-- Records to process --

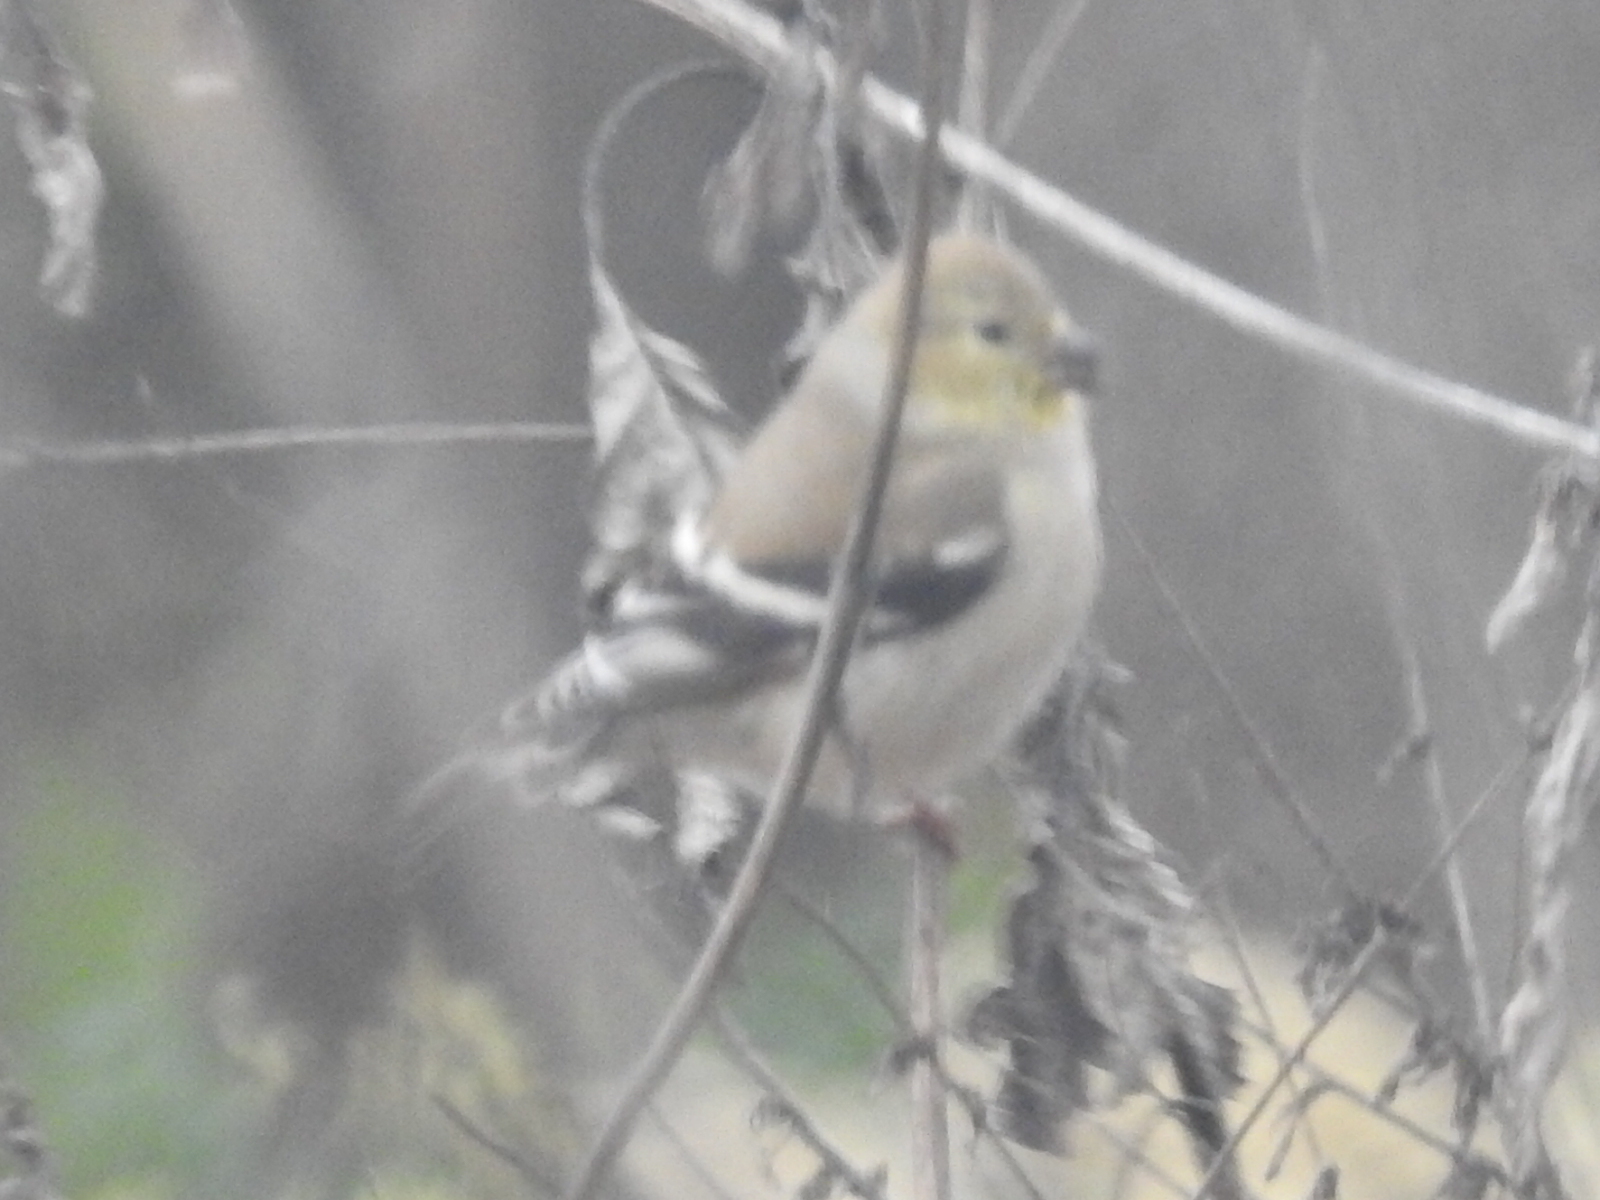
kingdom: Animalia
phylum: Chordata
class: Aves
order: Passeriformes
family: Fringillidae
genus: Spinus
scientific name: Spinus tristis
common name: American goldfinch
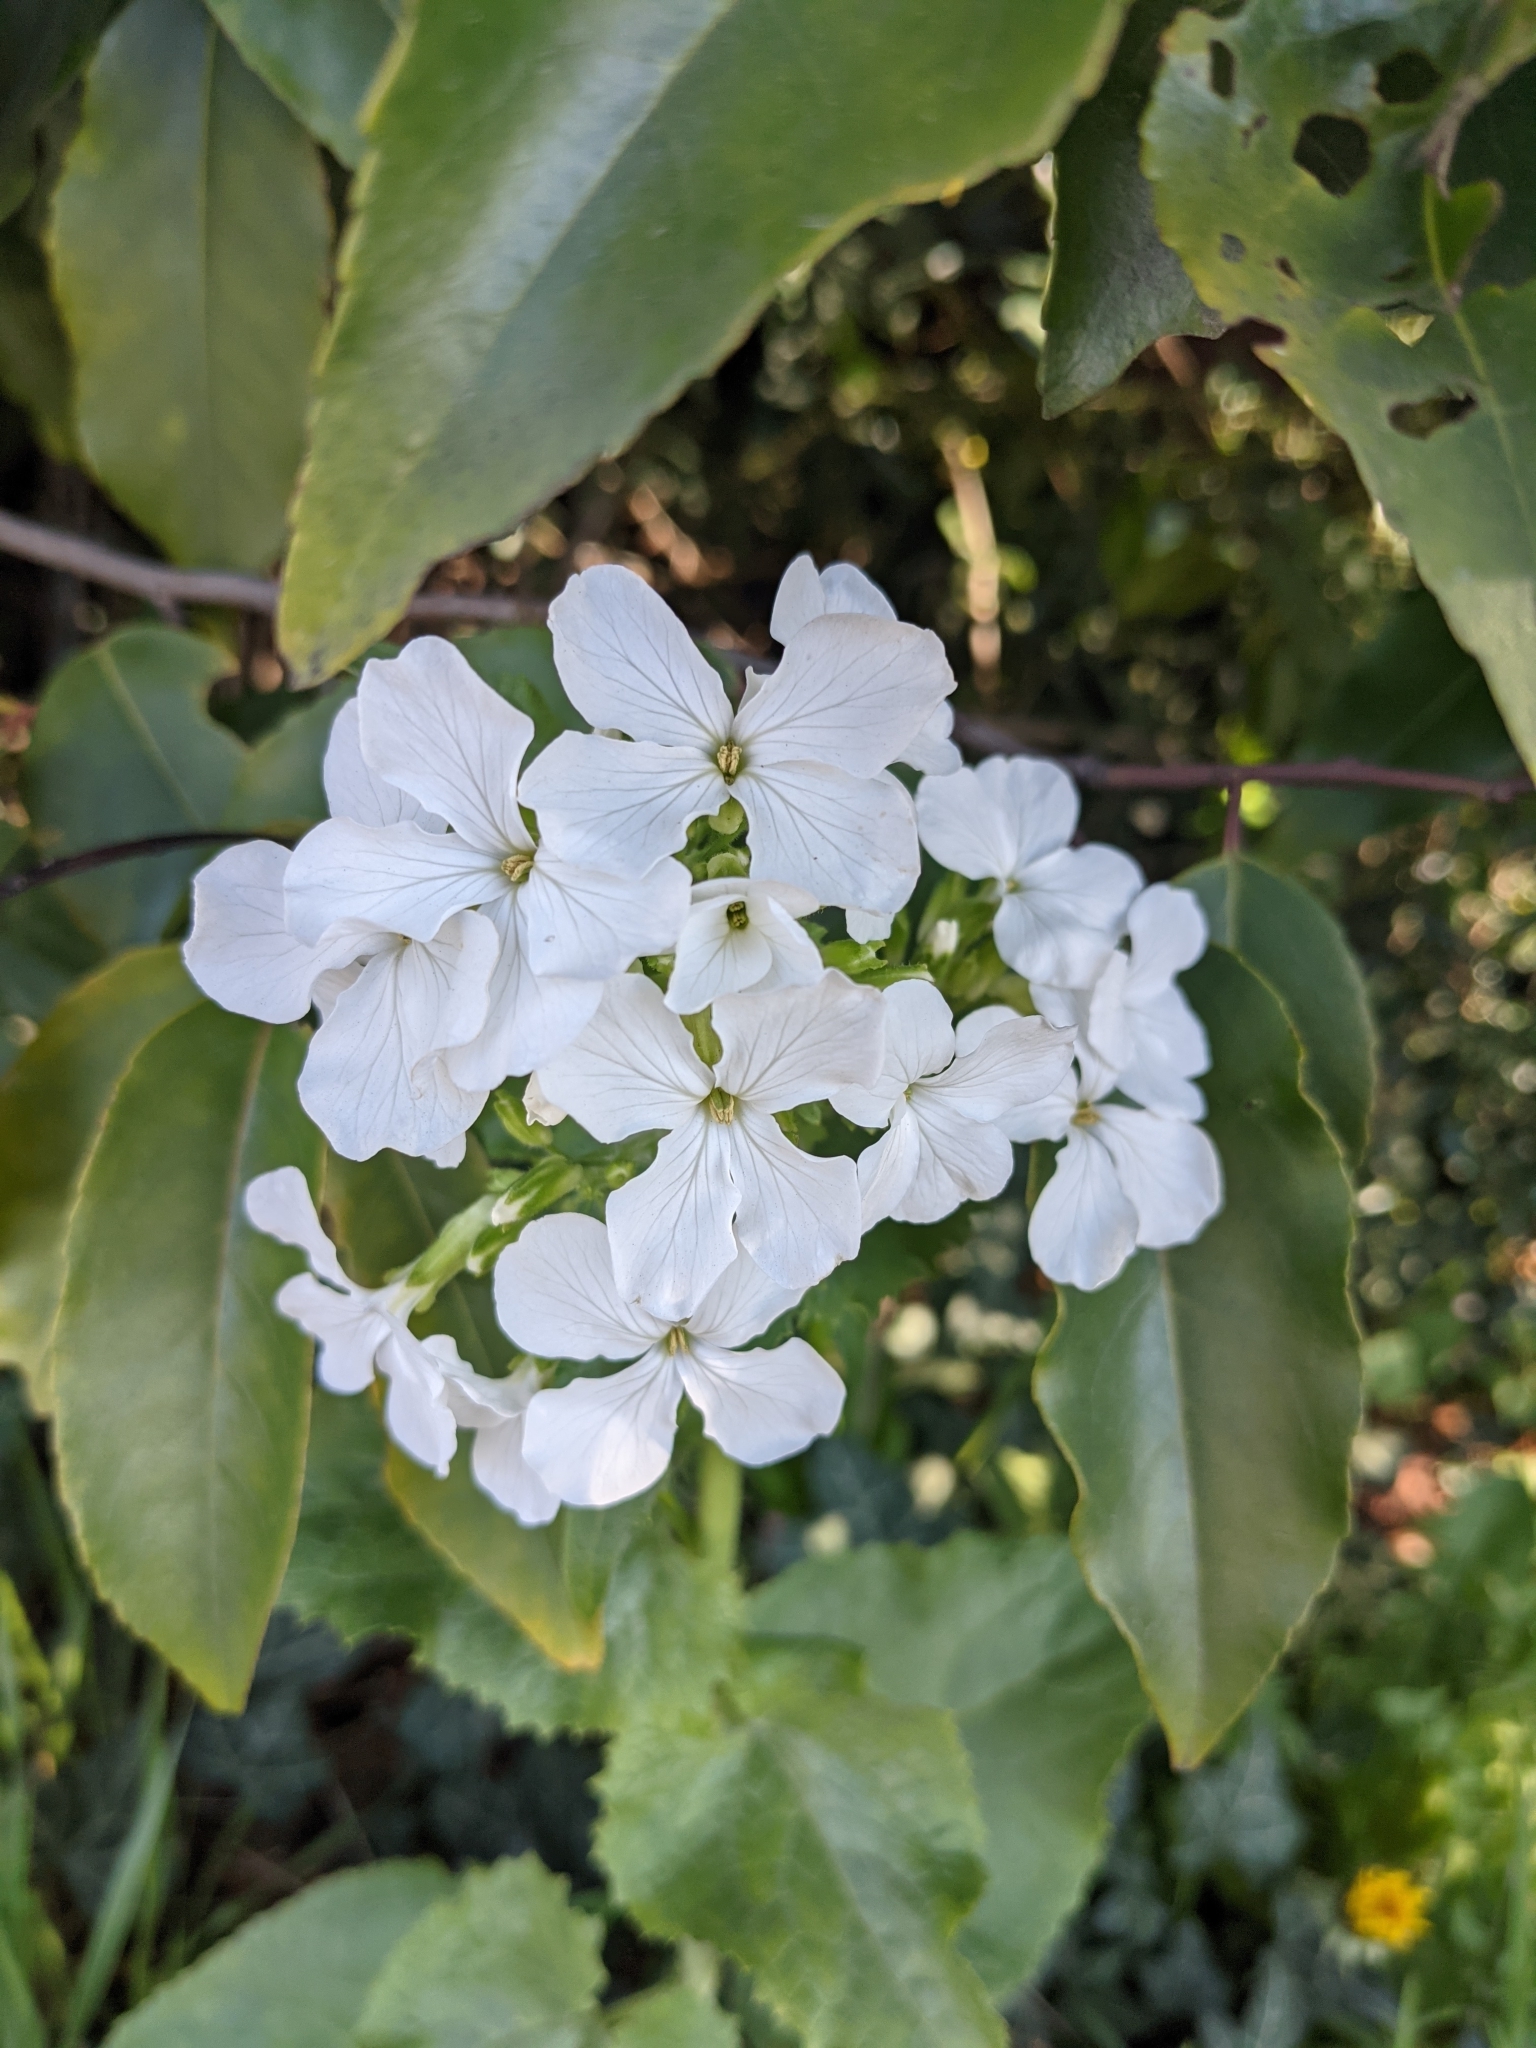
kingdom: Plantae
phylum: Tracheophyta
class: Magnoliopsida
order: Brassicales
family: Brassicaceae
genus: Lunaria
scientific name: Lunaria annua
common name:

-- What is required --
Copy every line of text in the material above exactly as it appears, leaving out the pictures.

-- Answer to this task --
kingdom: Animalia
phylum: Chordata
class: Aves
order: Passeriformes
family: Fringillidae
genus: Spinus
scientific name: Spinus tristis
common name: American goldfinch
kingdom: Plantae
phylum: Tracheophyta
class: Magnoliopsida
order: Brassicales
family: Brassicaceae
genus: Lunaria
scientific name: Lunaria annua
common name:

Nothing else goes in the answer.